There is a significant tradition of reading Aquinas through the lens of Wittgenstein. Associated in particular with the English province of the Dominican order and those close to them in various ways, this tradition includes figures such as G. E. M. Anscombe, Herbert McCabe, Anthony Kenny, and Fergus Kerr. The impression is sometimes given that this tradition is no longer living, in spite of works such as Roger Pouivet's Aprés Wittgenstein, Saint Thomas and Stephen Mulhall's The Great Riddle, both of which have brought it to the attention of a new generation of readers. The present book by David Goodill, himself an English Dominican, is definitive evidence that the tradition persists. Thoroughly engaging throughout, Nature as Guide comprises a tour de force through Wittgenstein's thought on metaphysics and nature and an application of this thought to moral theology in the Catholic tradition. The book will, however, be of interest to a much wider range of readers than this perhaps suggests: anyone interested in Wittgenstein's philosophical anthropology or religious thought, or in the relationship between ideas about nature and morality, would gain a lot from reading the book.
The opening chapters of the book are a careful discussion of Wittgenstein's philosophy, early and late, although with the emphasis very much on the latter. The picture Goodill paints is of a Wittgenstein who belongs in the succession of great metaphysical thinkers. He is not alone in tracing such a lineage – his debt to Anscombe in this regard is acknowledged – but it may still surprise those used to thinking of Wittgenstein as an anti-metaphysical philosopher. I'll return to this point in a moment. Goodill draws out the extent to which there is a philosophy of nature in Wittgenstein's work, and the manner – often overlooked – in which the animal nature and pre-linguistic capacities of human beings are, for Wittgenstein, foundational for their forms of life and linguistic practices. These insights are then skilfully deployed to bring Wittgenstein into dialogue with moral theology in the Thomist tradition. Parallels are traced between Aquinas and Wittgenstein regarding nature, agency, and cause, and concerning the logical relationship between interior and exterior action. The appeal to Wittgenstein serves both to illuminate the treatment of Aquinas and to demonstrate how themes in Aquinas's work find an echo in contemporary philosophy.

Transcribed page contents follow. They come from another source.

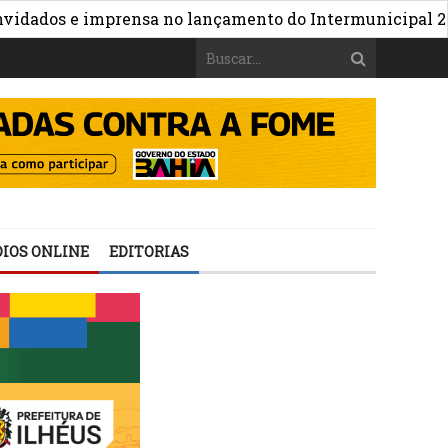
»
s e imprensa no lançamento do Intermunicipal 2026
C
IOS ONLINE
EDITORIAS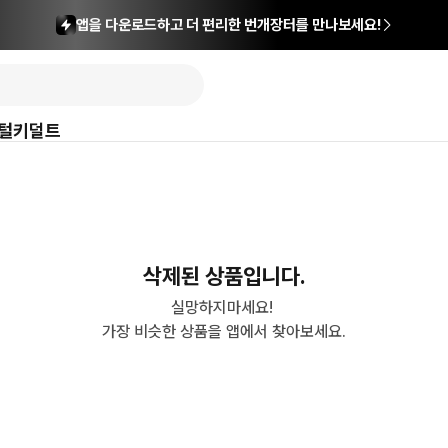
앱을 다운로드하고 더 편리한 번개장터를 만나보세요!
털
키덜트
삭제된 상품입니다.
실망하지마세요! 

가장 비슷한 상품을 앱에서 찾아보세요.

The conclusion of the book develops a theme of McCabe's, namely that human beings are narrative creatures called in Christ to share God's story. Against this backdrop a distinctively Christian account of virtue is sketched out in careful conversation with Aquinas and drawing on the lessons learned from Wittgenstein earlier in the book. This discussion on its own would be valuable reading, particularly for those interested in analytic theology, a subdiscipline which has unfairly neglected McCabe's work, which surely represents one of the most successful attempts to do theology against an analytic philosophical backdrop. Goodill persuasively shows that McCabe's own amalgam of Wittgenstein and Aquinas deserves ongoing attention, and uses it as a starting point for his own rich treatment of the nature, flourishing, and destiny of the human animal.
Goodill is clearly right to see Wittgenstein as in some sense a metaphysician, one engaged in the study of being, in Wittgenstein's case by means of the study of grammar. But it is equally clear that Wittgenstein regards much that would get classed as metaphysics as a temptation, the result of language ‘going on holiday’. In particular, metaphysics understood as a quasi-scientific investigation into the nature of reality beyond empirical appearances does not escape his critical censure. At points I was left wondering whether Wittgenstein the anti-metaphysician might have critical questions to ask moral theology in the Thomist tradition. Are those of us who inhabit that tradition too confident about our capacity to know the nature of things? Indeed, is there any such knowledge to be had, or are certain kinds of questions about the nature of things the product of grammatical confusion? The line of thought which follows up these questions would perhaps end up disagreeing with Goodill about some specific points, but would remain grateful to him for opening up the dialogue between Wittgenstein and moral theology.
All in all, this is a very good book and deserves to be widely read. And perhaps even more urgently, the kind of textually and historically informed conversation between philosophy and theology which it instantiates needs to become more commonplace.